Work item: Write out, from the entries below, exactly the lines that run between the lines holding "Figure 5. 2,4-DCP" and "Figure S4 Localization", inclusive, and stop there.

Material for the task:
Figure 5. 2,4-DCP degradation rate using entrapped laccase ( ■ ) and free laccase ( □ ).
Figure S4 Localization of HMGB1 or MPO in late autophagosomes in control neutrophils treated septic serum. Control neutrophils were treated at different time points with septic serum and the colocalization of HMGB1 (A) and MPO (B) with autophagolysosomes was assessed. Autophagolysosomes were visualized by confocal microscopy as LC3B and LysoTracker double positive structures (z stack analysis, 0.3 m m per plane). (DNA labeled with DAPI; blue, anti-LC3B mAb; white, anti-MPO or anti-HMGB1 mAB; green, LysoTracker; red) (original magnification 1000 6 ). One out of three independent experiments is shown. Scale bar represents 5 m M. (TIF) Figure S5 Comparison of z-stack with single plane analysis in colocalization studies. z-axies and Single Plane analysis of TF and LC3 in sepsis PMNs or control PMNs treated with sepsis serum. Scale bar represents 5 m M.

--

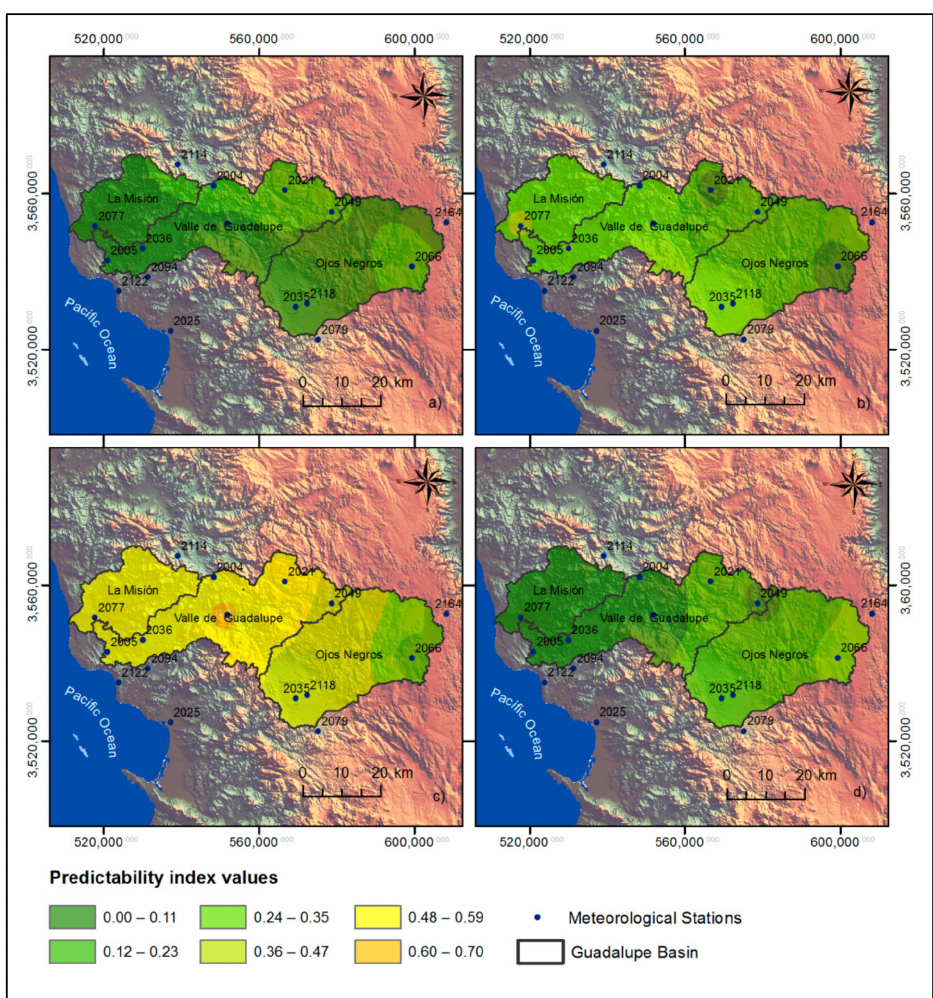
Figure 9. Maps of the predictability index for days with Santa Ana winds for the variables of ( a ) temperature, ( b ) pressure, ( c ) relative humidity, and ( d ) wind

Response area:
Figure 5. 2,4-DCP degradation rate using entrapped laccase ( ■ ) and free laccase ( □ ).
Figure S4 Localization of HMGB1 or MPO in late autophagosomes in control neutrophils treated septic serum. Control neutrophils were treated at different time points with septic serum and the colocalization of HMGB1 (A) and MPO (B) with autophagolysosomes was assessed. Autophagolysosomes were visualized by confocal microscopy as LC3B and LysoTracker double positive structures (z stack analysis, 0.3 m m per plane). (DNA labeled with DAPI; blue, anti-LC3B mAb; white, anti-MPO or anti-HMGB1 mAB; green, LysoTracker; red) (original magnification 1000 6 ). One out of three independent experiments is shown. Scale bar represents 5 m M. (TIF) Figure S5 Comparison of z-stack with single plane analysis in colocalization studies. z-axies and Single Plane analysis of TF and LC3 in sepsis PMNs or control PMNs treated with sepsis serum. Scale bar represents 5 m M.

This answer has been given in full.